Me levanté, abrí el cajón del escritorio, saqué la carta sellada y se la tendí.

Rompió el sello, desdobló la carta y empezó a leerla. Luego la releyó, muy pensativo. Tornó a doblarla, la guardó en el sobre y la colocó en la mesita que tenía al lado.

—Gracias, mamá —dijo.

Declaré:

—He dado a esa mujer china el permiso que me pedían. He expresado mi comprensión del caso. Agregué que deseaba ver bien a mi marido… Y ahora voy a enseñarte las cartas de ella.

Abrí el cajón de mi mesa personal de palo de rosa y ofrecí a mi hijo las misivas de Mei-lan. Las leyó con el semblante impasible. Las acabó en seguida, las dobló y me las devolvió.

—Todo esto —expuso— no tiene nada que ver conmigo. Sólo que no comprendo cómo mi padre ha permitido que esa mujer entre en nuestra casa.

Hablaba con un acento duro que me resultó insoportable.

—Es verdad —dije— que tu padre se quedó en Pekín por su propia voluntad, pero ignoramos las presiones a que luego se ha visto sometido.

Rennie replicó:

—Pero, si tanto nos quería, ¿por qué decidió quedarse en Pekín? Seguiría preguntándolo toda la vida sin encontrar la respuesta.

—No quieres a tu padre lo bastante para perdonarle.

Rennie se mostró acorde:

—Quizás aciertes.

Se levantó, dirigiose a la ventana y, de pie ante ella, contempló la noche.

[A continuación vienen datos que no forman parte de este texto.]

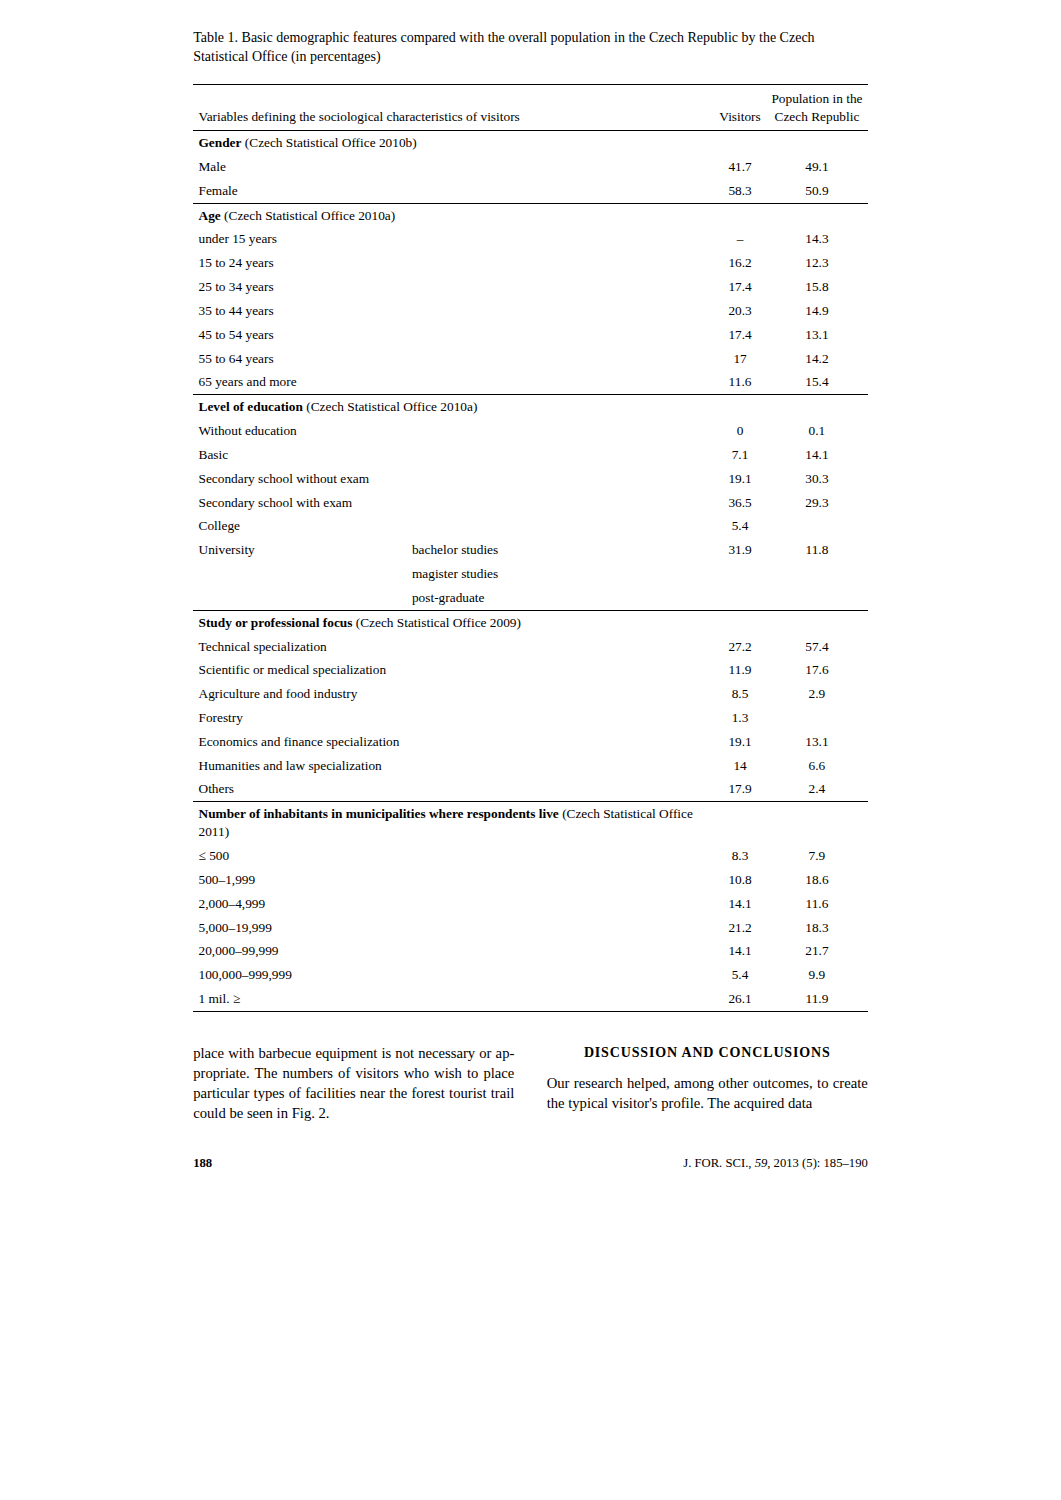Table 1. Basic demographic features compared with the overall population in the Czech Republic by the Czech Statistical Office (in percentages)
| Variables defining the sociological characteristics of visitors | Visitors | Population in the Czech Republic |
| --- | --- | --- |
| Gender (Czech Statistical Office 2010b) | | |
| Male | 41.7 | 49.1 |
| Female | 58.3 | 50.9 |
| Age (Czech Statistical Office 2010a) | | |
| under 15 years | – | 14.3 |
| 15 to 24 years | 16.2 | 12.3 |
| 25 to 34 years | 17.4 | 15.8 |
| 35 to 44 years | 20.3 | 14.9 |
| 45 to 54 years | 17.4 | 13.1 |
| 55 to 64 years | 17 | 14.2 |
| 65 years and more | 11.6 | 15.4 |
| Level of education (Czech Statistical Office 2010a) | | |
| Without education | 0 | 0.1 |
| Basic | 7.1 | 14.1 |
| Secondary school without exam | 19.1 | 30.3 |
| Secondary school with exam | 36.5 | 29.3 |
| College | 5.4 | |
| University | bachelor studies | 31.9 | 11.8 |
| magister studies |
| post-graduate |
| Study or professional focus (Czech Statistical Office 2009) | | |
| Technical specialization | 27.2 | 57.4 |
| Scientific or medical specialization | 11.9 | 17.6 |
| Agriculture and food industry | 8.5 | 2.9 |
| Forestry | 1.3 |
| Economics and finance specialization | 19.1 | 13.1 |
| Humanities and law specialization | 14 | 6.6 |
| Others | 17.9 | 2.4 |
| Number of inhabitants in municipalities where respondents live (Czech Statistical Office 2011) | | |
| ≤ 500 | 8.3 | 7.9 |
| 500–1,999 | 10.8 | 18.6 |
| 2,000–4,999 | 14.1 | 11.6 |
| 5,000–19,999 | 21.2 | 18.3 |
| 20,000–99,999 | 14.1 | 21.7 |
| 100,000–999,999 | 5.4 | 9.9 |
| 1 mil. ≥ | 26.1 | 11.9 |
place with barbecue equipment is not necessary or appropriate. The numbers of visitors who wish to place particular types of facilities near the forest tourist trail could be seen in Fig. 2.
DISCUSSION AND CONCLUSIONS
Our research helped, among other outcomes, to create the typical visitor's profile. The acquired data
188
J. FOR. SCI., 59, 2013 (5): 185–190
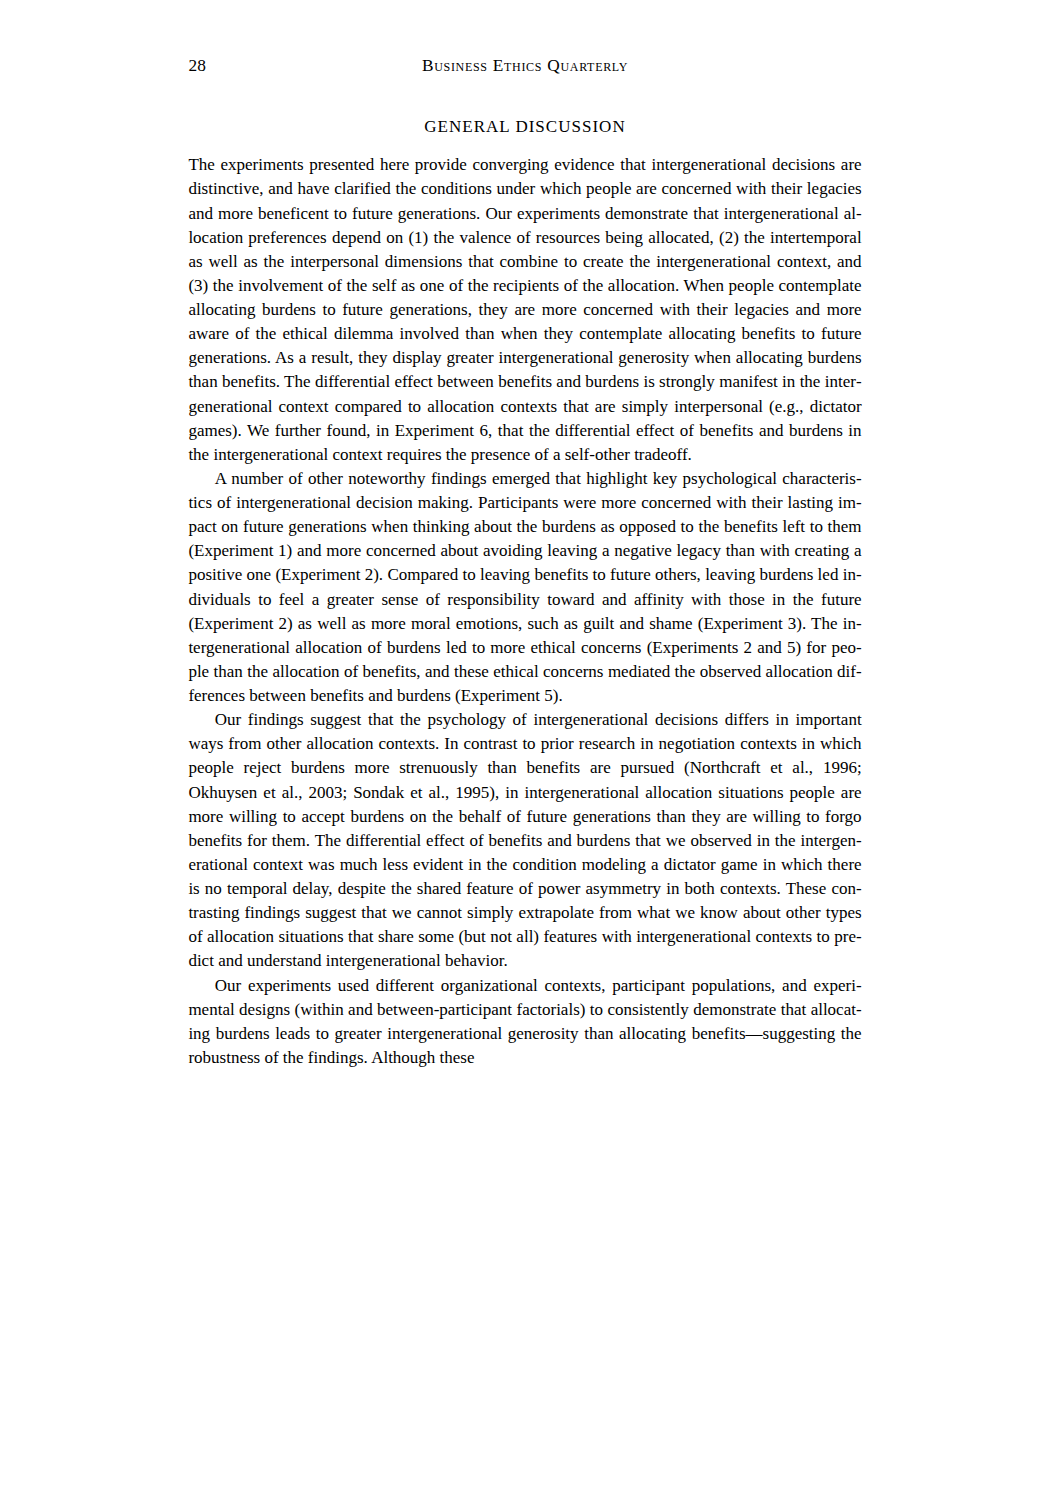28
Business Ethics Quarterly
General Discussion
The experiments presented here provide converging evidence that intergenerational decisions are distinctive, and have clarified the conditions under which people are concerned with their legacies and more beneficent to future generations. Our experiments demonstrate that intergenerational allocation preferences depend on (1) the valence of resources being allocated, (2) the intertemporal as well as the interpersonal dimensions that combine to create the intergenerational context, and (3) the involvement of the self as one of the recipients of the allocation. When people contemplate allocating burdens to future generations, they are more concerned with their legacies and more aware of the ethical dilemma involved than when they contemplate allocating benefits to future generations. As a result, they display greater intergenerational generosity when allocating burdens than benefits. The differential effect between benefits and burdens is strongly manifest in the intergenerational context compared to allocation contexts that are simply interpersonal (e.g., dictator games). We further found, in Experiment 6, that the differential effect of benefits and burdens in the intergenerational context requires the presence of a self-other tradeoff.
A number of other noteworthy findings emerged that highlight key psychological characteristics of intergenerational decision making. Participants were more concerned with their lasting impact on future generations when thinking about the burdens as opposed to the benefits left to them (Experiment 1) and more concerned about avoiding leaving a negative legacy than with creating a positive one (Experiment 2). Compared to leaving benefits to future others, leaving burdens led individuals to feel a greater sense of responsibility toward and affinity with those in the future (Experiment 2) as well as more moral emotions, such as guilt and shame (Experiment 3). The intergenerational allocation of burdens led to more ethical concerns (Experiments 2 and 5) for people than the allocation of benefits, and these ethical concerns mediated the observed allocation differences between benefits and burdens (Experiment 5).
Our findings suggest that the psychology of intergenerational decisions differs in important ways from other allocation contexts. In contrast to prior research in negotiation contexts in which people reject burdens more strenuously than benefits are pursued (Northcraft et al., 1996; Okhuysen et al., 2003; Sondak et al., 1995), in intergenerational allocation situations people are more willing to accept burdens on the behalf of future generations than they are willing to forgo benefits for them. The differential effect of benefits and burdens that we observed in the intergenerational context was much less evident in the condition modeling a dictator game in which there is no temporal delay, despite the shared feature of power asymmetry in both contexts. These contrasting findings suggest that we cannot simply extrapolate from what we know about other types of allocation situations that share some (but not all) features with intergenerational contexts to predict and understand intergenerational behavior.
Our experiments used different organizational contexts, participant populations, and experimental designs (within and between-participant factorials) to consistently demonstrate that allocating burdens leads to greater intergenerational generosity than allocating benefits—suggesting the robustness of the findings. Although these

A través del cristal la luz de nuestra lámpara se reflejaba en la nieve. El fuego despidió una llama azul y uno de los troncos se deshizo repentinamente en cenizas.

Rennie se volvió a mí.

—Quiero confesarte una cosa, mamá. Este asunto de Alegría estuvo a punto de hacerme regresar a China. Pensé entonces que, si me rechazaban por tener sangre china, más me valía reunirme con los míos. Pero no lo haré. Me quedaré contigo. Ésta será mi patria y no tendré otra alguna.

Exclamé:

—¡Oh, Rennie, Rennie! No decidas precipitadamente. No condenes así a tu padre.

—No le condeno.

—Juzgas contra él.

—Juzgo en tu favor.

Se inclinó, me besó en la mejilla y salió de la alcoba.

No le seguiré. Conozco a mi hijo. Su decisión no ha sido repentina. Ha estado torturado por la incertidumbre. Le llamaban a la vez sus dos patrias, le llamábamos su padre y yo. Y me ha elegido a mí y a mi patria.

¡Oh, Gerard! Rogaré a Dios que te dé otros hijos. Perdona a éste. Sí, lo haré. Te he robado a mi hijo, que era nuestro. Pero no puedo remediarlo. Es Rennie quien ha decidido. Se trata de su propia vida. Tanto derecho tiene a disponer de ella como yo a disponer de la mía cuando te seguí a Pekín y como tú, cuando no quisiste volver a América con nosotros. Volver a la patria, a la patria que reconozco al fin, a los valles y los montes de Vermont, donde se alza la casa de mis padres…

Después que Rennie me dejó, permanecí largo rato ante el mortecino fuego. Me había quitado un peso del corazón. Ya no estoy sola en mi propio país. Está también mi hijo conmigo. Algún día seré feliz de nuevo.